(Beginning of TEXT EXCERPT)

August, 8 2024
I recorded the below video the day after I got my diagnosis. I was diagnosed with Breast Cancer on August 7th, 2024 and I needed to sit with the reality that I had officially been diagnosed with something I was at one point very afraid of. I also didn’t really have any time to think about it much because I got the diagnosis on my daughter’s first day of school and I had SO MANY things to do including an IEP meeting (those take up all my brain/physical energy). I was absolutely exhausted at the end of the day and just climbed into bed and probably did some doom scrolling on the socials. I definitely didn’t have the brain energy to make a video about Breast Cancer.
I’m glad I waited to record this. Some of the things I say are kind of repetitive but I needed to hear these things more than once, I needed to hear these things come from my mouth. I was giving myself a pep-talk and reminding myself that suffering isn’t special, it’s what you do with it that can transform it into something of value. I needed to remind myself of just how good my life is and that I had everything I needed to go into this fight…I had me. I have experienced many forms of suffering in my life (because I’m a human and that’s just part of the human experience). Every time something really hard has happened I have made it through. The only common denominator about the suffering in my life was me. I persevered and showed up when I didn’t want to and I made it through the suffering. Some suffering is ongoing and I’m still persevering and showing up when I don’t want to. I can say that at the moment this video was taken was the moment that I realized I could trust myself to get through this. I was going to do all the scary and painful things and I was going to come out the other side. I could trust myself.

(End of TEXT EXCERPT)
(Beginning of ENTRIES SUPPLIED)

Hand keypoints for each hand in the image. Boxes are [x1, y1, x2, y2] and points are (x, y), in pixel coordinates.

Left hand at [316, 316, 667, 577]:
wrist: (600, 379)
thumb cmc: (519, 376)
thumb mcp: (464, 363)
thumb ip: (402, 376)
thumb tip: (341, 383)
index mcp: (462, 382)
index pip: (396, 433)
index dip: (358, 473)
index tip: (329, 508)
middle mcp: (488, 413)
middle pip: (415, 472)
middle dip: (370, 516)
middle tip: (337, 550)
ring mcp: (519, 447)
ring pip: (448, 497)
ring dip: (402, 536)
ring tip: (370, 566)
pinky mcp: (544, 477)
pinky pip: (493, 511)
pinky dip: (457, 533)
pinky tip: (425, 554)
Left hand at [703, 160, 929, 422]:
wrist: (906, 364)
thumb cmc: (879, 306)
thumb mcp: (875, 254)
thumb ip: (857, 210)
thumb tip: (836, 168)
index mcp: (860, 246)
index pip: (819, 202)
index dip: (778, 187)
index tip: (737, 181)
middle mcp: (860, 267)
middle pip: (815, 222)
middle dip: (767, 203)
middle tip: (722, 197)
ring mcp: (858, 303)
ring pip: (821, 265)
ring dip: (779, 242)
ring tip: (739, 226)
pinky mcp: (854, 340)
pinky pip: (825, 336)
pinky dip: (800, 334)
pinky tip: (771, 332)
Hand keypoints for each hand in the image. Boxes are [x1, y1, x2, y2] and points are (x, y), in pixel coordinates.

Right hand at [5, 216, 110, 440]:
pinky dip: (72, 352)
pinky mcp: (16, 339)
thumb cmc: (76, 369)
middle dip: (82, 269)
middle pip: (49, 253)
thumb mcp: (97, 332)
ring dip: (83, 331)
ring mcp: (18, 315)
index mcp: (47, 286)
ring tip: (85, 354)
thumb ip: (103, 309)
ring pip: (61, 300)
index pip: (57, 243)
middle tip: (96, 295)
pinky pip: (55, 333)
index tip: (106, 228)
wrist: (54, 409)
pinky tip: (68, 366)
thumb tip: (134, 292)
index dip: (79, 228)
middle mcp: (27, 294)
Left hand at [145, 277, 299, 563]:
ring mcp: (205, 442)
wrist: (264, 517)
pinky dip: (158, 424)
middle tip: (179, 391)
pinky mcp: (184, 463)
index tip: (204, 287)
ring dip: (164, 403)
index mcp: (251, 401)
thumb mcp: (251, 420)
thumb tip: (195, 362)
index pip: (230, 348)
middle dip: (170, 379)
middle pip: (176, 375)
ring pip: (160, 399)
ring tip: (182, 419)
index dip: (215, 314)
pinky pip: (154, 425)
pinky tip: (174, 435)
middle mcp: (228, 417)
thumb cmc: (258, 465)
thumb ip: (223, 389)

(End of ENTRIES SUPPLIED)

## REQUIRED ACTION 1
According to the breast cancer diagnosis post, why are some of the things said in the video repetitive? Answer in one to three sentences.
## REQUIRED ACTION 2
In the breast cancer diagnosis post, on what date was the writer diagnosed with breast cancer?
## REQUIRED ACTION 3
Resume the breast cancer diagnosis post from its final sentence.
The listing plays no role in this work.

## ANSWER AREA 1
The writer needed to hear those things more than once and needed to hear them spoken aloud. The video served as a pep talk, a reminder that suffering becomes valuable through what is done with it and that the writer could be trusted to get through this.

## ANSWER AREA 2
August 7th, 2024.

## ANSWER AREA 3
There’s something really beautiful about being able to trust yourself with yourself. This is a lesson that I believe can only be learned over time. Some children are taught not to trust themselves. I was one of them. It’s taken me years to figure out how to trust myself but I did the work and went to therapy. I had to unlearn a lot of things. My body held onto my distrust of myself and made me feel fearful, but as I practiced trusting my intuition and my abilities my body began to follow suit. By the time this diagnosis came along I had been practicing trusting myself for a couple of years and I hadn’t let myself down since. I knew I wouldn’t be letting myself down this time too. I had a track record I could look at and sermize that I in fact could get myself through this. I’ve always had myself to get me through. I’ve had to do really shitty things before and I could do it again even if this time Cancer was in the mix.